- Directions -
• 1. List the provinces that the Express Entry article names as having announced they will align part of their Provincial Nominee Program with Express Entry.
• 2. Retype the Express Entry article word for word, starting at "Canada is divided" and ending at "the federal government.".
• 3. Answer these questions using the Express Entry article.
(a) How many provinces and how many territories is Canada divided into?
(b) Who handles the medical and security checks before a visa is issued?
(c) Into which two kinds of nomination will the provincial nomination be divided?

- Passage -
[Start of Attachment]
More Canadian Provinces Realigning Their Immigration Program With Express Entry

The introduction of the Federal Express Entry program in Canada earlier this year has significantly changed the immigration programs of the various Canadian provinces. Many of these provinces – British Columbia, Manitoba, Nova Scotia, Prince Edward Island, and Saskatchewan – have already announced that they will be aligning a part of their Provincial Nominee Program (PNP) with the Express Entry. This means that aside from the PNP, applicants can also apply to immigrate to a specific province via the Express Entry.

Canada and Its Provinces

Canada is divided into three territories and 10 provinces, and each area has its own PNP, which operates in conjunction with the government – except for the territory of Nunavut and the province of Quebec, which have their own immigration program outside of the jurisdiction of the federal government.

As for the rest of the provinces, they work with the government in selecting individuals for immigration. The provinces will nominate individuals who applied to their specific PNP, and the government will take care of the medical and security checks needed before they issue a visa to the applicant. The role of the provinces is to select the applicants who meet their specific labour market needs.

Express Entry and PNP Hand in Hand

The introduction of the federal Express Entry program will see a division in the current PNP of the provinces that will be joining the program. The provincial nomination will be divided into ‘enhanced’ and ‘base’ nominations.
[End of Attachment]
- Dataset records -
[Start of Attachment]
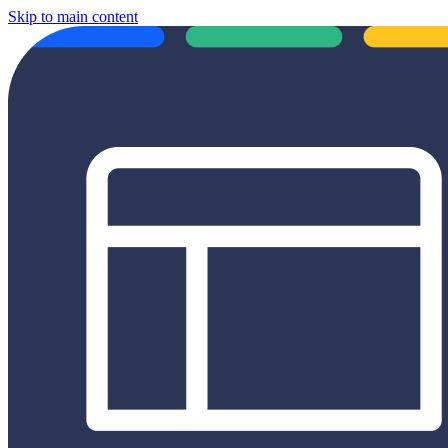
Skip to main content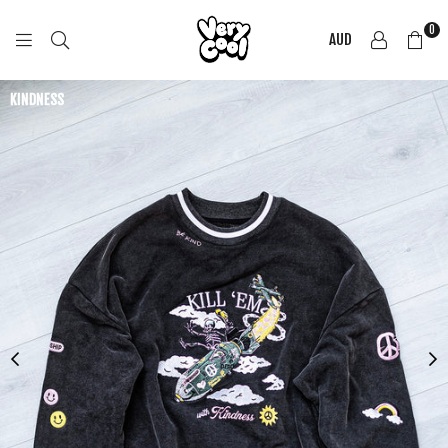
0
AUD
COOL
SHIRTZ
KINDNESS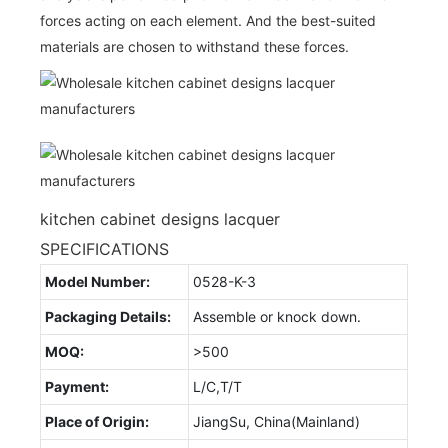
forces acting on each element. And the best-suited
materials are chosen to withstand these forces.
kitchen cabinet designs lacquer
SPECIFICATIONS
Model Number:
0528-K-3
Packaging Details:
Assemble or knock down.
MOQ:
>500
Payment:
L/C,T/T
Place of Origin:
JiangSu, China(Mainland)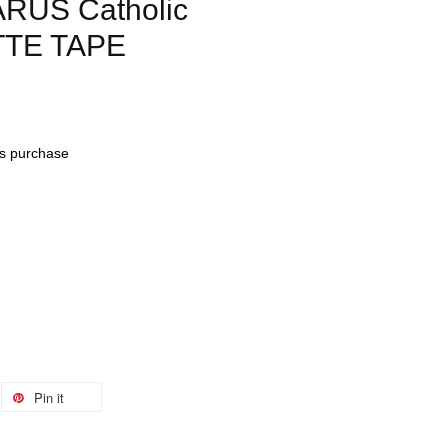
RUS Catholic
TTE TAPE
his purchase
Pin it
[End of Attachment]
- Responses per task -
• 1.
British Columbia
Manitoba
Nova Scotia
Prince Edward Island
Saskatchewan

• 2.
Canada is divided into three territories and 10 provinces, and each area has its own PNP, which operates in conjunction with the government – except for the territory of Nunavut and the province of Quebec, which have their own immigration program outside of the jurisdiction of the federal government.

• 3.
(a) 10 provinces and three territories.
(b) The government.
(c) ‘Enhanced’ and ‘base’ nominations.